En 1482, soit quatre siècles avant la « découverte » du Pool, des navigateurs portugais avaient remonté l’estuaire du « Congo ou Zaïre », mais les rapides en amont de Matadi interdirent la remontée du fleuve qui demeura un mystère jusqu’à l’expédition de Stanley (1874-1877). La présence des Européens se limita à quelques comptoirs sur la côte atlantique, débouché de la traite esclavagiste. Celle-ci, empruntant l’axe Oubangui-Congo, fit du Pool un centre majeur du commerce des esclaves, au bénéfice des populations riveraines principalement les Tékés, jusqu’à l’interdiction progressive de la traite au cours du XIXe siècle. C’est dans ce contexte que les explorations européennes des années 1870-1890 bouleversèrent le bassin du Congo.

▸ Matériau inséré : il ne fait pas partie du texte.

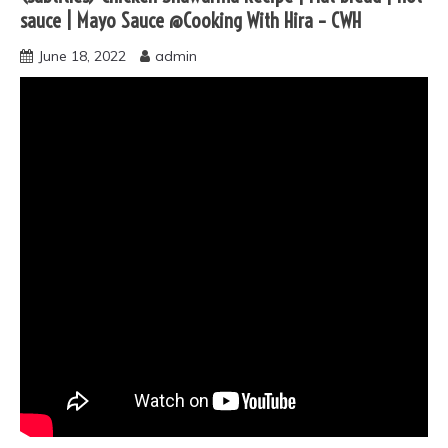
sauce | Mayo Sauce @Cooking With Hira – CWH
June 18, 2022
admin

La compétition entre Stanley, passé au service du roi des Belges Léopold II, et Brazza qui oeuvrait pour la France, se solda par la création de deux Congo. En 1880, Brazza, ayant fait signer par un chef Téké les « traités Makoko », créa un poste « français » à Ntamo, sur la rive droite du Pool, auquel la Société de géographie de Paris donna l’année suivante le nom de Brazzaville. Lors d’une deuxième mission au Congo, Stanley fonda en 1881 la station qu’il nomma Léopoldville, suite à un traité conclu avec un autre chef Téké, Ngaliema, sur la rive gauche. Le « mont Ngaliema » en perpétue le souvenir toponymique.
La Conférence de Berlin (novembre 1884 – avril 1885) à laquelle on attribue souvent la responsabilité du « partage de l’Afrique » eut en réalité pour principal objet de régler la question du Congo – liberté de navigation et de commerce (de même que sur le Niger), et création d’un « État indépendant du Congo » placé sous la souveraineté de Léopold II. La France quant à elle obtenait la reconnaissance de ses « droits » sur la rive droite du fleuve.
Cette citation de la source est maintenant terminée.